# Refresh-rate problem with Sharp Aquos LCD TV via ATI Radeon HD 5700



## Sinars (Mar 6, 2010)

Hi there!
I am using a Sharp Aquos (model number LC-40LB700X) connected via HDMI to my Vista PC through an ATI Radeon HD 5700 graphics card.

I am under the impression the TV supports up to 120hz refresh rates, if the sticker on the front of it is to be believed.
I seem however, unable to set the refresh-rate to anything other than 50hz. I would like to set it to 60hz, but every time I set it to a 60hz resolution through the ATI Catalyst Control Centre, the TV just seems to default back to 50hz. 

I am also unable to set the refresh-rate to anything other than 50hz using the default Windows 'Display Settings' dialogue box. (It's using the 'Generic PnP monitor' driver it seems)

How can I set it up so I can change the refresh-rate from 50hz?


----------



## emosun (Oct 4, 2006)

Did you install the driver for the tv? Are you running it at it's native resolution?


----------



## Sinars (Mar 6, 2010)

No drivers have been installed, I wasn't sure if such drivers even existed. It seems to be running on the Windows 'Generic PnP monitor' drivers.
I am running it at 1920x1080 native resolution, although the refresh-rate seems stuck on 50hz regardless of what resolution/refresh-rate combination I select.


----------



## emosun (Oct 4, 2006)

From what I can see the tv supports a maximum of 100hz refresh rate. Are you using an hdmi cable that supports at least 100hz?


----------



## Sinars (Mar 6, 2010)

Hmm, probably not, it's just a cheap generic one.

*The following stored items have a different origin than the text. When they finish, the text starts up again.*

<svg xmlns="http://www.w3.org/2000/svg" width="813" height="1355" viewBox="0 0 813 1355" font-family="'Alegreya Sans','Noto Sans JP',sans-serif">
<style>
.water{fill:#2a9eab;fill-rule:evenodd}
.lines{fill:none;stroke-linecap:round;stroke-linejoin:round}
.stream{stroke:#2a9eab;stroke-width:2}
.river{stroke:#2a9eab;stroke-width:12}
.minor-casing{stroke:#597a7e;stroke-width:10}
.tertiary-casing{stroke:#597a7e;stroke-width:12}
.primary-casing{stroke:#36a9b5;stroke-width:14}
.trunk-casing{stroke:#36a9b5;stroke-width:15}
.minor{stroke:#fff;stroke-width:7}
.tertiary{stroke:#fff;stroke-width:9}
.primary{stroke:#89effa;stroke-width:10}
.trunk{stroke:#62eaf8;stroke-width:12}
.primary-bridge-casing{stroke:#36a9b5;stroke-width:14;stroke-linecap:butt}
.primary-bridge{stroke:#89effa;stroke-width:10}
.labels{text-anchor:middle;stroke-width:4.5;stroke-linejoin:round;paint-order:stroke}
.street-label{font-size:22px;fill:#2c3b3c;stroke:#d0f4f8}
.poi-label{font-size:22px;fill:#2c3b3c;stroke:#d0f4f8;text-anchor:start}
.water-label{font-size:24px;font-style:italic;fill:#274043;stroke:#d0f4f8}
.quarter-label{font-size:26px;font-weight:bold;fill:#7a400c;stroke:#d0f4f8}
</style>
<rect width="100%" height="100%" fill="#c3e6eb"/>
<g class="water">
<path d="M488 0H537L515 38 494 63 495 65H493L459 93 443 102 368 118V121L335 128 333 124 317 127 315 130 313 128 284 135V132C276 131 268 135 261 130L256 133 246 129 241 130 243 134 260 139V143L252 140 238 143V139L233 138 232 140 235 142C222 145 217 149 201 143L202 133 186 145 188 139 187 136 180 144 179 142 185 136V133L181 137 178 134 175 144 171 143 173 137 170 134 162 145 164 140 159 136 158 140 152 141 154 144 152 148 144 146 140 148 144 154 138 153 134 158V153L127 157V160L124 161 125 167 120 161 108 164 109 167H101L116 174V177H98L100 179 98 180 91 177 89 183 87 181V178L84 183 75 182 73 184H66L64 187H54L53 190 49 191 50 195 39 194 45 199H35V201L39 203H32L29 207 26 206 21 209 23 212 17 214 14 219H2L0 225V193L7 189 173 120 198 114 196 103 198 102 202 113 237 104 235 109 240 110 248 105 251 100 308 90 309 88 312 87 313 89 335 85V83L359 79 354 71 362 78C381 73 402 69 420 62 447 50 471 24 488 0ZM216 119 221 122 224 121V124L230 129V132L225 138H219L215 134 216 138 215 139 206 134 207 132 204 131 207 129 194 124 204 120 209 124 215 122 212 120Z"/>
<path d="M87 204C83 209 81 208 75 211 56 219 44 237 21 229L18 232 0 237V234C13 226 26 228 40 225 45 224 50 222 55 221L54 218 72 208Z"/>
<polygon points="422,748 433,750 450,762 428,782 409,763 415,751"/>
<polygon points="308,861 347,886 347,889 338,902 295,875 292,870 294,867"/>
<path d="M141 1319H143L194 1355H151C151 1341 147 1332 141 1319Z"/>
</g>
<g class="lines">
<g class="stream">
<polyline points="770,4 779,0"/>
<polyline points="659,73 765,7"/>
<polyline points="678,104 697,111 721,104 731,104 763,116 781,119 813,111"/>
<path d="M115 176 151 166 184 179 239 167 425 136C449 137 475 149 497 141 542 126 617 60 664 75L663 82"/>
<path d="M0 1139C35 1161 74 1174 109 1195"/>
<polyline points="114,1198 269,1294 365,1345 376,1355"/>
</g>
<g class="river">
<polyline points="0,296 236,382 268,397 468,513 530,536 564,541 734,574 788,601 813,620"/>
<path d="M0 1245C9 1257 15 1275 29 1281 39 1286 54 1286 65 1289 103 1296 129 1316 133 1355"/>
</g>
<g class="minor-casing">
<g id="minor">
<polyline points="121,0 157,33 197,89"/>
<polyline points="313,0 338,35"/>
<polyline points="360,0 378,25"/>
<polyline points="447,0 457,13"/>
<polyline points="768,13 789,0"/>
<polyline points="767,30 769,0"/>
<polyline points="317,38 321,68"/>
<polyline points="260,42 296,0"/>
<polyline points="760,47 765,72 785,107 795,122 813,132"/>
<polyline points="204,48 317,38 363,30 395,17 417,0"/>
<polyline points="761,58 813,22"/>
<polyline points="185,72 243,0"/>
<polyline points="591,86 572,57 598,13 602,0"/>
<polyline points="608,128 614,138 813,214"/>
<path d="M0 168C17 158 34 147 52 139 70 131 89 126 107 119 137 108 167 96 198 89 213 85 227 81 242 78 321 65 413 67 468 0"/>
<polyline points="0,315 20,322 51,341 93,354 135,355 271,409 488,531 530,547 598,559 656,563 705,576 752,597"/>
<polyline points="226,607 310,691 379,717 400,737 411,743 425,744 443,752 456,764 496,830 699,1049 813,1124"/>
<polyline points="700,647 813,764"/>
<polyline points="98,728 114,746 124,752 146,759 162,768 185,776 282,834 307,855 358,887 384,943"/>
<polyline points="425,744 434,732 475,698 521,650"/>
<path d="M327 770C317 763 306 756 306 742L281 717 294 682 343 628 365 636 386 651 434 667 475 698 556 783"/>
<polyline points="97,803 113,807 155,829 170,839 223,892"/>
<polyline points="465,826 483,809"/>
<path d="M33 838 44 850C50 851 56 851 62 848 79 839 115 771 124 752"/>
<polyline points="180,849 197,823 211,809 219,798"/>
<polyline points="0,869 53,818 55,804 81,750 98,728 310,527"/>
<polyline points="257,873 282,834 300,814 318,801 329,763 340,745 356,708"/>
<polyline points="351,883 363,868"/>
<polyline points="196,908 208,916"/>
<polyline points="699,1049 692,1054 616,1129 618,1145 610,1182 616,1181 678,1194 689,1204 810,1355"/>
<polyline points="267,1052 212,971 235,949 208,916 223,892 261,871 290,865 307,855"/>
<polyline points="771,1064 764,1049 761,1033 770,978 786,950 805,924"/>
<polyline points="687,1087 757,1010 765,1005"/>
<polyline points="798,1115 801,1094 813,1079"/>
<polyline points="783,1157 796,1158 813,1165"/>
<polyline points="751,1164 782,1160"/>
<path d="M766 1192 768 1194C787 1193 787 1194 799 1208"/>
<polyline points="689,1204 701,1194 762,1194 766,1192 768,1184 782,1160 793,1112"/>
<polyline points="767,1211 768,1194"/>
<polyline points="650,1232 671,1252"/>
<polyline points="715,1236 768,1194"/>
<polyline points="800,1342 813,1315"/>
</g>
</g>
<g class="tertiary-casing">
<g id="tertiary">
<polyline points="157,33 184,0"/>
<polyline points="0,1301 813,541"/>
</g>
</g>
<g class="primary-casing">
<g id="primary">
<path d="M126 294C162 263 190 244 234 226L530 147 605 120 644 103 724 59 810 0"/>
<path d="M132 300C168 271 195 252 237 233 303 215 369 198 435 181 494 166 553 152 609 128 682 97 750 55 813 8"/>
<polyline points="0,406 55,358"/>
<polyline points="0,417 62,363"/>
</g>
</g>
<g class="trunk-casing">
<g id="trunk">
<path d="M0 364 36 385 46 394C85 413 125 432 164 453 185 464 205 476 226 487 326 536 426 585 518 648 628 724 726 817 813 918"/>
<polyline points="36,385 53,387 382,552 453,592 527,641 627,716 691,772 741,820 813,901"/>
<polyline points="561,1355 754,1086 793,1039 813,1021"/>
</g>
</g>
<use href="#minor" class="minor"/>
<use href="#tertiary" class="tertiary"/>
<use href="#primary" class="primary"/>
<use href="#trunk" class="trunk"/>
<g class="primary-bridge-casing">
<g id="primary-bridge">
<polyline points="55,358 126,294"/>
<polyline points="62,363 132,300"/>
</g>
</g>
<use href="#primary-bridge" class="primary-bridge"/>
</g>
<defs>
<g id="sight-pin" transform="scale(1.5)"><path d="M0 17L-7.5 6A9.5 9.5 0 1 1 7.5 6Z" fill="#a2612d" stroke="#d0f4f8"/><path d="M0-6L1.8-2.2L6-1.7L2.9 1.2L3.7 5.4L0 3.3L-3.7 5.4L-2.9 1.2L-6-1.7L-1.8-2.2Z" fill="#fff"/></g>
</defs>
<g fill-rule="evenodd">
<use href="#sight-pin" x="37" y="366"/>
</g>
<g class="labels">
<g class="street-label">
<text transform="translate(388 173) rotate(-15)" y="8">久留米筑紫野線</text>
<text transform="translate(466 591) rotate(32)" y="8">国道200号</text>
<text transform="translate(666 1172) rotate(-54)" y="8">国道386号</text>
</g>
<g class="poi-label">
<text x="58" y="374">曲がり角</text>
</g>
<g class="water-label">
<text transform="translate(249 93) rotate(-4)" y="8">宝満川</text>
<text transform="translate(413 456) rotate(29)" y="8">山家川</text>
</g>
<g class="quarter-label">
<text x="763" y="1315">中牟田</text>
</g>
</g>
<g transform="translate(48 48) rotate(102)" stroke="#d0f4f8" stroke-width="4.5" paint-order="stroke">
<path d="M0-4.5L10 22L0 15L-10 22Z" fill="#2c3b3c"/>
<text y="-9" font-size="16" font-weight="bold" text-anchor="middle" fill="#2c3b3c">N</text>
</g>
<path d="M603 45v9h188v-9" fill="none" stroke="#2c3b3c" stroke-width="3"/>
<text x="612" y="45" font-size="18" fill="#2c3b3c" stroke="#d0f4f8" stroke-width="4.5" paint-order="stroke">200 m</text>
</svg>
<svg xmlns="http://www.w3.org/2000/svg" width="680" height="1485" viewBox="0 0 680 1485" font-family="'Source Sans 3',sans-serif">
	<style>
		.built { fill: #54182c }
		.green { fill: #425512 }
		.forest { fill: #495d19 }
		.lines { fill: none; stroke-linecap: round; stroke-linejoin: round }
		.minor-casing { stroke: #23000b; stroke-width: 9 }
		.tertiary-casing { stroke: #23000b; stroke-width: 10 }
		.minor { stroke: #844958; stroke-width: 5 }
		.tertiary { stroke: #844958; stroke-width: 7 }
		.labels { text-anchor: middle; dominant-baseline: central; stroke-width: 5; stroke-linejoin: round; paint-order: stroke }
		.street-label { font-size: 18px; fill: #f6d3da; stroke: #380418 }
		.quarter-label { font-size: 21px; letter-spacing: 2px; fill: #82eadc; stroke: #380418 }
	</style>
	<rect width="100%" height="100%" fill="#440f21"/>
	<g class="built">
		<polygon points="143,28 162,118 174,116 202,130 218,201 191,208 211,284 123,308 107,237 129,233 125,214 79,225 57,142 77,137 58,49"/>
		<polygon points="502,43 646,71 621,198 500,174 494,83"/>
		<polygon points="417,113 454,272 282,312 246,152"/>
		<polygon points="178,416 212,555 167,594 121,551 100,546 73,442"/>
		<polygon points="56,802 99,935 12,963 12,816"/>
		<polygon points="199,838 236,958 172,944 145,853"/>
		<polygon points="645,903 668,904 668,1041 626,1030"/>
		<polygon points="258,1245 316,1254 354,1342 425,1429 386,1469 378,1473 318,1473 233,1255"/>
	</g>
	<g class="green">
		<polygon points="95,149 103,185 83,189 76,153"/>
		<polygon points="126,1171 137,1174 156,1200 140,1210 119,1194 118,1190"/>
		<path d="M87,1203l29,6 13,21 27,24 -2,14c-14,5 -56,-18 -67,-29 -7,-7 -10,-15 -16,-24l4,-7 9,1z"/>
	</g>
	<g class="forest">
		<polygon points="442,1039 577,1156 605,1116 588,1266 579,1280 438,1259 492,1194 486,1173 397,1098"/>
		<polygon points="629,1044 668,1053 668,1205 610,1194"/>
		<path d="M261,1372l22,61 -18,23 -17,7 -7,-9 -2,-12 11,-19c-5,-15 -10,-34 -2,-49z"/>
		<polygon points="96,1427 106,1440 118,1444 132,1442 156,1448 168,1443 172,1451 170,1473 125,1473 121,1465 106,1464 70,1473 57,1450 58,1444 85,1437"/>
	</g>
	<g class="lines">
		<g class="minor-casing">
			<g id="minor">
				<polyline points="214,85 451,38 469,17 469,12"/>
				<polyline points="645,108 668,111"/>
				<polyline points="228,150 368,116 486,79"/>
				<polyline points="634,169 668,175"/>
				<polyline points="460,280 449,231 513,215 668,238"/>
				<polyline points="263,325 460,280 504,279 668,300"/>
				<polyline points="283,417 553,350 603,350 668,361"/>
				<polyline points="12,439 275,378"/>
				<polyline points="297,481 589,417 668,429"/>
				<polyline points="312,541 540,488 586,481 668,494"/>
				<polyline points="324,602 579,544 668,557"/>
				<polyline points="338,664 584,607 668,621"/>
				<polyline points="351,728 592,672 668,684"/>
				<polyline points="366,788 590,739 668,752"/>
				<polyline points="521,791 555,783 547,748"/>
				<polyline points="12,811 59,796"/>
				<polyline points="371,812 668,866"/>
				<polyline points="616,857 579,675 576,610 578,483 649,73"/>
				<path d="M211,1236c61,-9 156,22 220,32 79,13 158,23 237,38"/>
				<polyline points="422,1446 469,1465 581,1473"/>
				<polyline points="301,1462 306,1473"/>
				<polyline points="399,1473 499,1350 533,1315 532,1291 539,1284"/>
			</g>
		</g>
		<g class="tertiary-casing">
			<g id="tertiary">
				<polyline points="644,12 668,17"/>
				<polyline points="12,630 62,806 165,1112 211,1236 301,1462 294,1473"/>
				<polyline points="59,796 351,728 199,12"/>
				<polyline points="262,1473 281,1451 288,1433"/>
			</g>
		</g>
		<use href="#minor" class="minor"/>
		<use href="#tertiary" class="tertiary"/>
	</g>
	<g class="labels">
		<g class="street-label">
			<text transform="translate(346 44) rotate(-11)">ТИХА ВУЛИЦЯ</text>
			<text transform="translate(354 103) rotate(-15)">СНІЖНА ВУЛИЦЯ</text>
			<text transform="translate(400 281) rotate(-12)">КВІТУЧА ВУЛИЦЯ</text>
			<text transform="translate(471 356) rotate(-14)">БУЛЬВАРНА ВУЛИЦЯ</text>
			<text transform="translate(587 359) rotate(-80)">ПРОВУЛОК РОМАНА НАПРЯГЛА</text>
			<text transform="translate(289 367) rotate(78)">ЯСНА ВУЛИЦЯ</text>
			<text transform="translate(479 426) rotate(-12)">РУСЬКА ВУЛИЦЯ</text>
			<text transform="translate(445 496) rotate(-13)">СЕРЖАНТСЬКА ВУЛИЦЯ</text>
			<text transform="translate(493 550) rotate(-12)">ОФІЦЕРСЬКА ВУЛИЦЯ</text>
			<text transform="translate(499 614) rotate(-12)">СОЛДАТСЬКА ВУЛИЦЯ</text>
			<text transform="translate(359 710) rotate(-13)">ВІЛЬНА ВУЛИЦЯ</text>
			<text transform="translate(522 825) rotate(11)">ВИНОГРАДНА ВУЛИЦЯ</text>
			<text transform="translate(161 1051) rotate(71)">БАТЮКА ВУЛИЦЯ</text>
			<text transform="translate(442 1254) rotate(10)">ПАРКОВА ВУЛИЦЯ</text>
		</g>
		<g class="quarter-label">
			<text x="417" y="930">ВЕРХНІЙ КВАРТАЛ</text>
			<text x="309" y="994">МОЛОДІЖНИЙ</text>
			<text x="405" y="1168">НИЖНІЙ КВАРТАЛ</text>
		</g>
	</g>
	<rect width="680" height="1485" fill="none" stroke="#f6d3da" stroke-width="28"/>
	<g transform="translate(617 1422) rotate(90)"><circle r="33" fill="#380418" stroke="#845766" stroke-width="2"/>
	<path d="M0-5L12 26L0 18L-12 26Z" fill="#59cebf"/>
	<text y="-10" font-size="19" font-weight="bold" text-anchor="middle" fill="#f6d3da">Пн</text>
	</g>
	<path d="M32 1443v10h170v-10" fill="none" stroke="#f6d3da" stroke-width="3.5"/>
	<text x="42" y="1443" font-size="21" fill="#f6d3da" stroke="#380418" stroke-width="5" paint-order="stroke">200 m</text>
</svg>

What type of hdmi cables support 100hz?


----------



## emosun (Oct 4, 2006)

http://www.google.com/products?hl=e...esult_group&ct=title&resnum=3&ved=0CDsQrQQwAg


----------



## Sinars (Mar 6, 2010)

Thanks a lot for the help!


----------



## ebackhus (Apr 21, 2005)

The TV takes a 60Hz signal and doubles it, just use a 60Hz refresh.


----------